▶ TRECHO DO DOCUMENTO

= = = = = = =

Resta saber se é possível cogitar do dolo eventual. Em outras palavras, se o agente deve presumir que o bem tem origem em atividade criminosa e, ainda assim, o utiliza na atividade econômica financeira, estaria a praticar o crime de lavagem de dinheiro?
Novamente, penso que a resposta é negativa.
O fato de o agente utilizar bem, direito ou valor, ainda que tenha condições de intuir que a origem é criminosa, não se enquadra na hipótese de lavagem de dinheiro, por dolo eventual. Para demonstrar essa tese, cabe traçar um paralelo com o crime de receptação.
É que, como apontado acima, o tipo penal da utilização, no crime de lavagem de dinheiro apresenta grande semelhança com a receptação prevista no Código Penal. O art. 180 do CP, lembre-se, pune a conduta de “adquirir, receber transportar, conduzir, ocultar, ter em depósito, desmontar, montar, remontar, expor à venda, ou de qualquer forma utilizar em proveito próprio ou alheio, no exercício da atividade comercial ou industrial, coisa que deve saber ser produto de crime”. Além disso, pune a receptação culposa quando o agente adquire ou recebe “coisa que, por sua natureza ou pela desproporção entre o valor e o preço, ou pela condição de quem a oferece, dever presumir-se obtida por meio criminoso”.

= = = = = = =

▶ LINHAS DE DADOS
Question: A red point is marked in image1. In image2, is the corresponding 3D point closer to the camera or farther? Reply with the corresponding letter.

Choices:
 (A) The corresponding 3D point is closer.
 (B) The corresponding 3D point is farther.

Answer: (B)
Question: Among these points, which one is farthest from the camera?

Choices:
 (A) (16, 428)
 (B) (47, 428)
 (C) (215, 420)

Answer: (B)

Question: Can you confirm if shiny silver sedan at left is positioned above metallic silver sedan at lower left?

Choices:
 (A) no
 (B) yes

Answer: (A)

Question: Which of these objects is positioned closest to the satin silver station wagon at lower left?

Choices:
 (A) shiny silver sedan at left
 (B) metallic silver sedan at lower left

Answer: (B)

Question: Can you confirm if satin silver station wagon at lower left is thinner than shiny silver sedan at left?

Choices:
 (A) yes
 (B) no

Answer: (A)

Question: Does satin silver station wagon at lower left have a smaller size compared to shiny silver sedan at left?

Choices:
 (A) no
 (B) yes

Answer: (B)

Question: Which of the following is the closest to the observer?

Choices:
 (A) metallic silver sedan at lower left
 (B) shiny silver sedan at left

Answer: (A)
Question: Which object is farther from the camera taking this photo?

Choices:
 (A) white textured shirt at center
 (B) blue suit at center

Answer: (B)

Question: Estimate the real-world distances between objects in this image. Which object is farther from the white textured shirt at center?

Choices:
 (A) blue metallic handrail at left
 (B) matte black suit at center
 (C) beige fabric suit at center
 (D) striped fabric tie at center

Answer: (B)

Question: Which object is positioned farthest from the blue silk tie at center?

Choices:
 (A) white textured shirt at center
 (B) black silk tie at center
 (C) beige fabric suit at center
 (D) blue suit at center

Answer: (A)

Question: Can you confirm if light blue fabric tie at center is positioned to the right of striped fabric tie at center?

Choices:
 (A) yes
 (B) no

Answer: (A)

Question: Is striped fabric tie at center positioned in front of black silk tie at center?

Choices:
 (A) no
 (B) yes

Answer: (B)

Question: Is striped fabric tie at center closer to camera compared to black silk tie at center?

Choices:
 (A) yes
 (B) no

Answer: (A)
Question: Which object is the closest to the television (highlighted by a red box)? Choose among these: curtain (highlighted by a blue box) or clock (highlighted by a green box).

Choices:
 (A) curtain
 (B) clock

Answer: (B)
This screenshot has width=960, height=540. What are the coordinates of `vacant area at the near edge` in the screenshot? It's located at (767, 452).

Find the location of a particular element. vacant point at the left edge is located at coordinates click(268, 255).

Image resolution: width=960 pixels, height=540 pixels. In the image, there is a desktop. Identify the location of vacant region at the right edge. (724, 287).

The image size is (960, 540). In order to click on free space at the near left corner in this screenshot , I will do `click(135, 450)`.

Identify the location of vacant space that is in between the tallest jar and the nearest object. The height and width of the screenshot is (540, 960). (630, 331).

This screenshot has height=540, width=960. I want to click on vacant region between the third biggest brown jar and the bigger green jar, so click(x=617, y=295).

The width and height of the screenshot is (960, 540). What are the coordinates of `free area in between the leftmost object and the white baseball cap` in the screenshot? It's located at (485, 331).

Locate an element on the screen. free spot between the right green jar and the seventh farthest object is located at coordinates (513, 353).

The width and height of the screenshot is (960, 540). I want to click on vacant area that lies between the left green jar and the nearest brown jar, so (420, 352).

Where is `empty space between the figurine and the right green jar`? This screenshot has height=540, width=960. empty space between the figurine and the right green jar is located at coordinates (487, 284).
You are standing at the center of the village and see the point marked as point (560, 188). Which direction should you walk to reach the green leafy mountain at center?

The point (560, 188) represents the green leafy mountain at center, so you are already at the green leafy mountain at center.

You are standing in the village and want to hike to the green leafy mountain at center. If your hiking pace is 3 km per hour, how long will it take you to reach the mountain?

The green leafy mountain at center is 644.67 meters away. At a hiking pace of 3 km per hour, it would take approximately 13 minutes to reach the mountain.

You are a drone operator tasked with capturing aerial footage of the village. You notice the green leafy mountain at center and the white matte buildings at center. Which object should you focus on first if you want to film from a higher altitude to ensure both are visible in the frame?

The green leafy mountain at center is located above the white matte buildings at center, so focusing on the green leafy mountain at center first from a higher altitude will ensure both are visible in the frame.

= = = = = = =

▶ TAREFAS DO EXERCÍCIO
(1) Copie as linhas tal como estão, desde a que contém "You are a drone" até o fim das linhas.
(2) Escreva a continuação do texto sobre lavagem de dinheiro a partir do ponto em que ele para.
As linhas não têm nenhuma relação com o texto sobre lavagem de dinheiro.

▶ RESULTADOS DO EXERCÍCIO
(1)
You are a drone operator tasked with capturing aerial footage of the village. You notice the green leafy mountain at center and the white matte buildings at center. Which object should you focus on first if you want to film from a higher altitude to ensure both are visible in the frame?

The green leafy mountain at center is located above the white matte buildings at center, so focusing on the green leafy mountain at center first from a higher altitude will ensure both are visible in the frame.

(2)
Ora, já se demonstrou acima que atividade comercial ou industrial integram a atividade econômica. Se é assim, a ocultação prevista no art. 180 do CP, só não é a mesma consagrada na lavagem, porque a última está atrelada a uma posterior dissimulação e tem por objetivo a reintrodução do bem, direito ou valor na economia. Tampouco a utilização no exercício da atividade comercial ou industrial se confunde com a utilização prevista na lei de lavagem, porque na receptação não é necessário que a utilização seja precedida de uma dissimulação a lhe conferir aparência de licitude.
Mas, as condições são muito semelhantes. Tal qual na receptação, a utilização na lavagem pode ser precedida do recebimento do bem, direito ou valor que, por sua natureza ou pela desproporção entre o valor e o preço ou mesmo pela condição de que a oferece deva-se presumir de origem ilícita. Mas, em função dessas características, a receptação é culposa.
Da mesma forma, pelo princípio da isonomia, quando tal ocorrer na lavagem, o crime deveria ser culposo, mas, como se sabe, o legislador não consagrou a forma culposa e, assim, não me parece razoável admitir o dolo eventual onde só se verifica culpa.
Daí se concluir que não há que se cogitar de dolo eventual.
3. Conclusão
Ao alterar o tipo previsto no inciso I do § 2.º do art. 1.º da Lei 9.613/1998, a nova lei excluiu a expressão “que sabe serem provenientes”, passando a tipificar a utilização de bem direito ou valor proveniente de infração, independentemente da ciência da origem criminosa.
A modificação, no entanto, não alterou o sentido da redação anterior. Sendo a lavagem de dinheiro um processo a que o agente adere dolosamente, só se pode cogitar de utilização de bem, direito ou valor, se ele souber da origem criminosa, da aparência de licitude e, ainda assim, decidir utilizá-lo.
A menção expressa à ciência da infração anterior, consagrada no antigo tipo penal, era supérflua, tendo em vista que o conhecimento da infração anterior integra o dolo típico do delito de lavagem de dinheiro.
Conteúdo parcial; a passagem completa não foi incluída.